Vient ensuite une relecture des notions de communion et de ministères à partir de celle de la miséricorde. Approche théologique, spirituelle, pastorale ? La nature du développement n’est pas très claire. La notion d’élection personnelle du ministre, vue sous l’angle de l’appel personnel subjectif qu’il ressent, laisse dans l’ombre l’appel objectif de l’Église au ministère. Le recours à la notion de sacerdoce comme catégorie principale du ministère épiscopal et presbytéral s’éloigne de la théologie des ministères des textes conciliaires où ils sont définis à partir de la mission. On peut aussi regretter que la christologie développée en lien avec la notion de sacerdoce ne fasse aucune part à la lettre aux Hébreux, pourtant centrale pour une compréhension néotestamentaire de la notion de sacerdoce.

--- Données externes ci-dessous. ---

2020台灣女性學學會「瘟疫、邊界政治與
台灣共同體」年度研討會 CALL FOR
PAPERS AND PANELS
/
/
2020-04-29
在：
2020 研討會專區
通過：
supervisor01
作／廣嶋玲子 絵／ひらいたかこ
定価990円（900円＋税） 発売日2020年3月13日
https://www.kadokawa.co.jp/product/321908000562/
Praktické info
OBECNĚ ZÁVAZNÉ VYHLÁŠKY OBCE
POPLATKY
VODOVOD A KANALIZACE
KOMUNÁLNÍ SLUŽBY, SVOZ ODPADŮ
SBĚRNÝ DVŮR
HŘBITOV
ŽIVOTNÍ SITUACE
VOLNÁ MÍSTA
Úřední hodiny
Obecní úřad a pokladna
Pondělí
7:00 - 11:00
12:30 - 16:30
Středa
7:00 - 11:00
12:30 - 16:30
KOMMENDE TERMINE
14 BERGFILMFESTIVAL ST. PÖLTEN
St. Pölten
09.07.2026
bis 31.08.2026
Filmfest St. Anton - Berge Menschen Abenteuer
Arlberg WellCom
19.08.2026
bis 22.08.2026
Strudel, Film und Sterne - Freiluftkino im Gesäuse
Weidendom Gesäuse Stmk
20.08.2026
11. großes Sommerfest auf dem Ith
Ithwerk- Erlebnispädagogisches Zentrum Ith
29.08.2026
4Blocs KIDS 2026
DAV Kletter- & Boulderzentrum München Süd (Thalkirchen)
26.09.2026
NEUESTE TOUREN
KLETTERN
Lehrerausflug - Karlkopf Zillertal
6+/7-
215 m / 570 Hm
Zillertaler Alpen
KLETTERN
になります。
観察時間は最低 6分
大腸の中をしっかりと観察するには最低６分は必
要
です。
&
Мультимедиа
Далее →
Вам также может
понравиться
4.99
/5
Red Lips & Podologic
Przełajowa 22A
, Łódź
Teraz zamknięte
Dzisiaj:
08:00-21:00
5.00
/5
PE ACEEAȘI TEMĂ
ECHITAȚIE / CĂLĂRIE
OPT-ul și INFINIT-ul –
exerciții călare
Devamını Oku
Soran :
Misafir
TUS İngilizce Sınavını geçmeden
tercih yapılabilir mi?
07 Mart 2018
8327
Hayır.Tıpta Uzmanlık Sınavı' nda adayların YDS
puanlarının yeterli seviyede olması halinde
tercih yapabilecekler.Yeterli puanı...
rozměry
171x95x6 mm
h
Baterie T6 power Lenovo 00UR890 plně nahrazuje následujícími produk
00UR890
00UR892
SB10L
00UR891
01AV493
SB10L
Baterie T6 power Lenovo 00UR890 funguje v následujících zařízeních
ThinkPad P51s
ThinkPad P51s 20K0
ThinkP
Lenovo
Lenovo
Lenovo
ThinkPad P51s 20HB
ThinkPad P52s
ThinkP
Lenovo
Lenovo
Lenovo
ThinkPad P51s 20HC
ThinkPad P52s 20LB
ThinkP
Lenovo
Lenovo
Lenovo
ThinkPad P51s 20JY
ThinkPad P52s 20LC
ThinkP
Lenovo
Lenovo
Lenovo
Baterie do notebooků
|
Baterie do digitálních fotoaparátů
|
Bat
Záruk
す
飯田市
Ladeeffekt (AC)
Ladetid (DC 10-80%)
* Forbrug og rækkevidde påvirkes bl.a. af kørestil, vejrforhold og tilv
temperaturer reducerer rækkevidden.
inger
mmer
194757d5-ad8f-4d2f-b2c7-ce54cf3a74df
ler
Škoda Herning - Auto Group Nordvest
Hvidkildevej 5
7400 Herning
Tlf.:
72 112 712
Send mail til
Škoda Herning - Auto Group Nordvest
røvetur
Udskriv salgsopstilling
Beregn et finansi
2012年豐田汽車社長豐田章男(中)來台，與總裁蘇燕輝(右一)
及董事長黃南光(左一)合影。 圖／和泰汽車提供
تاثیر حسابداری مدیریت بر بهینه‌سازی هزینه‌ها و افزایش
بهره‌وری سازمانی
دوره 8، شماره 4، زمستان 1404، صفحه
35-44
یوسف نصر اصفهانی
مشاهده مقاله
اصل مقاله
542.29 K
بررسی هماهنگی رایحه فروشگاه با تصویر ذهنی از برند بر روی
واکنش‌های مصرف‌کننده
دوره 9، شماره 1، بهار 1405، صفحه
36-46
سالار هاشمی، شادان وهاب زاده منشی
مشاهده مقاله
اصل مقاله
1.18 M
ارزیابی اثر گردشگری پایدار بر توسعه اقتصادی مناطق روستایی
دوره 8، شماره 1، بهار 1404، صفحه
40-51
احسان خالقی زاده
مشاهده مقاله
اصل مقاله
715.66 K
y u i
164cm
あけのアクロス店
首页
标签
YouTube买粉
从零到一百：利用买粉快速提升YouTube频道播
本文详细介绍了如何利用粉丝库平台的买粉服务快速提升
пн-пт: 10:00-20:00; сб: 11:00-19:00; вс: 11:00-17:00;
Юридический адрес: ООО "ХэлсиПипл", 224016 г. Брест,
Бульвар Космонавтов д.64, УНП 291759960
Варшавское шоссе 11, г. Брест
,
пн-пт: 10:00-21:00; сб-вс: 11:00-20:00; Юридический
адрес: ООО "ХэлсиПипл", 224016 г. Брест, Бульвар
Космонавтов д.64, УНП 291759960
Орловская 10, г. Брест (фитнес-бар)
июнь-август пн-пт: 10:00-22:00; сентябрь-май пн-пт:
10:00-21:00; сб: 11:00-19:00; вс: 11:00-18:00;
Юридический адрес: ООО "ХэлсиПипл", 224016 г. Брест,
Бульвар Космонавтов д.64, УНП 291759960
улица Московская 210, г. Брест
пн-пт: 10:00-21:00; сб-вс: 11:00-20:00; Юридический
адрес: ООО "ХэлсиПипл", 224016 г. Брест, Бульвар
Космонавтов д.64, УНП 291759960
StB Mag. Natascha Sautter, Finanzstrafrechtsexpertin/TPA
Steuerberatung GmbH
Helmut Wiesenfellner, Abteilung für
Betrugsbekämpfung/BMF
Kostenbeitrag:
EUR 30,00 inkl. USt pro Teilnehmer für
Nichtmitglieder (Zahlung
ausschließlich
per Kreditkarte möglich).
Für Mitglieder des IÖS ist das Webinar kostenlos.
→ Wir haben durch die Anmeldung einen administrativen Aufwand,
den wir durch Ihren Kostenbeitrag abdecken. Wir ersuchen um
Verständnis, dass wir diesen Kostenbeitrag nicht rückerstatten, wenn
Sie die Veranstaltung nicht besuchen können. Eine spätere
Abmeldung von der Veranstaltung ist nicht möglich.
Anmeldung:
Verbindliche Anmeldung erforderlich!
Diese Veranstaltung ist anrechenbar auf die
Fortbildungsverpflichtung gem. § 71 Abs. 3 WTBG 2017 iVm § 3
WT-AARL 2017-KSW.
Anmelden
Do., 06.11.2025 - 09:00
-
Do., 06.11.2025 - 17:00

Le troisième volet de l’étude porte sur la synodalité et la primauté. L’A. clarifie les notions de synodalité ou de conciliarité qui concernent les Églises et celle de collégialité qui est relative aux relations entre les évêques. La synodalité de l’Église appartient à l’être même de l’Église et s’exerce à tous les niveaux, local, régional et universel, ce sur quoi Zizioulas et Kasper sont d’accord. La notion de primauté prend sa source dans la théologie trinitaire et, au niveau universel, elle revient selon la tradition à l’évêque de Rome. Autre convergence, le ministère du primat universel ne doit pas être amoindri par la synodalité, mais au contraire fortifié. Cette primauté ne saurait être une primauté d’honneur, car la primauté est un attribut christologique. Il faut situer la primauté dans le cadre de la communion des Églises locales et de l’intériorité mutuelle qui existe entre l’Église universelle et les Églises particulières. Cette primauté est donc un service de l’unité, en référence à la primauté du Christ, une présidence dans l’agapè, selon l’expression d’Ignace d’Antioche.

L’A. fait une relecture du ministère pétrinien sous l’angle de la miséricorde selon la devise du pape François, miserando atque eligendo : ayant posé son regard sur Matthieu le publicain et le choisissant, Jésus lui dit : « Suis-moi ». La primauté de Pierre est l’humble ministère du serviteur des serviteurs de Dieu, c’est le primat de la miséricorde. S’inspirant des écrits des derniers pontificats depuis Paul VI, l’A. termine en montrant qu’ils ont tous placé l’exercice de leur ministère sous la primauté de la miséricorde.

En conclusion : un miracle en cours

Pour l’A., le dialogue oecuménique en cours entre catholiques et orthodoxes est un miracle en cours de réalisation. Tâche difficile et problématique qui connaît des obstacles tels que les questions de l’uniatisme et de l’unité des quatorze Églises orthodoxes qui peinent à s’entendre. Suit une excellente synthèse, concise et précise, des convergences des deux ecclésiologies étudiées (664-665) et la proposition d’un espace de dialogue à poursuivre avec Zizioulas qui ne fasse référence qu’à l’image du Corps du Christ, en particulier sur la place de Marie en ecclésiologie. L’A. rappelle la fécondité des thèmes de miséricorde et de fraternité pour la théologie des ministères, de la primauté universelle, de la maternité de l’Église, de la fraternité ecclésiale et de la paternité de Dieu.